A estimativa é que a derrubada dos vetos deve proporcionar uma perda de R$ 3 bilhões ao ano somente para o Estado do Rio de Janeiro. A prefeita de Campos (RJ), Rosinha Garotinho, afirmou que 60% do orçamento do município é oriundo dos royalties do petróleo, e que a derrubada dos vetos ameaça a capacidade das prefeituras de atender aos limites da Lei de Responsabilidade Fiscal.
Lideranças dos três Estados prometeram entrar com ações de inconstitucionalidade no Supremo Tribunal Federal (STF) assim que a lei fosse publicada no Diário Oficial da União, o que aconteceu na última sexta-feira. Portanto, a definição da polêmica agora vai depender do trâmite no Judiciário. Na sexta-feira, Rio de Janeiro e Espírito Santo protocolaram ação direta de inconstitucionalidade contra a mudança no Supremo Tribunal Federal.

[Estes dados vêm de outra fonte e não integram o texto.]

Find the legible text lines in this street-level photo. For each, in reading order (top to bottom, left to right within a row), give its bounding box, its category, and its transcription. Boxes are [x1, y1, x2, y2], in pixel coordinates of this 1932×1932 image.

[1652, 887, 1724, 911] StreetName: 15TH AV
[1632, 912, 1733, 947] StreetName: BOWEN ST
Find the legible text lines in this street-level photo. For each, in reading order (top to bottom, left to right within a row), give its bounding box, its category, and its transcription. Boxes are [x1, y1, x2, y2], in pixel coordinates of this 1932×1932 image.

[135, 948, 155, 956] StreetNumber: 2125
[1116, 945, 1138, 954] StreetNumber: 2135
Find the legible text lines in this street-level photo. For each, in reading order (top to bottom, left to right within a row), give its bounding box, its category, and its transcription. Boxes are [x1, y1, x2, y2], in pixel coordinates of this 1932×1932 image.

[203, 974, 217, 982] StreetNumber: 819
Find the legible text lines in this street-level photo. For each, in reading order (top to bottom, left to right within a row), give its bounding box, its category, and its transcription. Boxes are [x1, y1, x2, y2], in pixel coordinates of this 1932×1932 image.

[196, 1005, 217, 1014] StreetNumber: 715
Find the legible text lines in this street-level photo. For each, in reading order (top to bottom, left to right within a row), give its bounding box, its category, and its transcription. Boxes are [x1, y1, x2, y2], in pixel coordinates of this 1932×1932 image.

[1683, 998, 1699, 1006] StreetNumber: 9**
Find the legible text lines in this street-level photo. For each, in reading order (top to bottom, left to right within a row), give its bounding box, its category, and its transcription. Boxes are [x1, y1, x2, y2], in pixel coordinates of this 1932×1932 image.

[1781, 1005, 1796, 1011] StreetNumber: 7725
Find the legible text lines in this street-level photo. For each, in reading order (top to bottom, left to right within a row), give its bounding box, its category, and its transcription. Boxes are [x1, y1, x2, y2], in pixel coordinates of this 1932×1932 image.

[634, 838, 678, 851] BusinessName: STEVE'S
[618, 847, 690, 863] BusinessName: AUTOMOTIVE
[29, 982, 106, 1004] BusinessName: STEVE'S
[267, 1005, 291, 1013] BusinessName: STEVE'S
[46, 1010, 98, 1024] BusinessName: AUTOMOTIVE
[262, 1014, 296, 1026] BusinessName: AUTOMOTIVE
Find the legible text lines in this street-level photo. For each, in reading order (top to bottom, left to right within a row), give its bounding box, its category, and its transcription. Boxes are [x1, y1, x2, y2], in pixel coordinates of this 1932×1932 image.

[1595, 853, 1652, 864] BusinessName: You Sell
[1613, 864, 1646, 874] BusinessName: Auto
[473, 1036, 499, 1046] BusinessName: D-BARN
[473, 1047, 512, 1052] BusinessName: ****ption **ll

Outros efeitos devem ser sentidos no Congresso Nacional. O governo vai enviar ao Legislativo uma medida provisória para a constituição de um novo marco legal para a mineração brasileira. Em represália à derrubada dos vetos do petróleo, parlamentares do Rio e do Espírito Santo já avisaram que vão exigir a redistribuição dos royalties da atividade mineral, o que afetará Minas Gerais e Pará, atuais maiores beneficiários.
A discussão pode interferir no Paraná, pois já se fala em rediscutir também a divisão dos royalties de usinas hidrelétricas - os direitos de Itaipu são a principal fonte de receita de muitas prefeituras do Sudoeste paranaense.
O advogado Rodrigo Meyer Bornholdt, especialista em royalties, doutor em Direito pela Universidade Federal do Paraná (UFPR) e que tem escritório em Joinville (SC), acredita que a decisão do Congresso na apreciação dos vetos presidenciais à lei dos royalties do petróleo foi ''açodada'', feriu o princípio da segurança jurídica e abre precedente para outras discussões no Legislativo.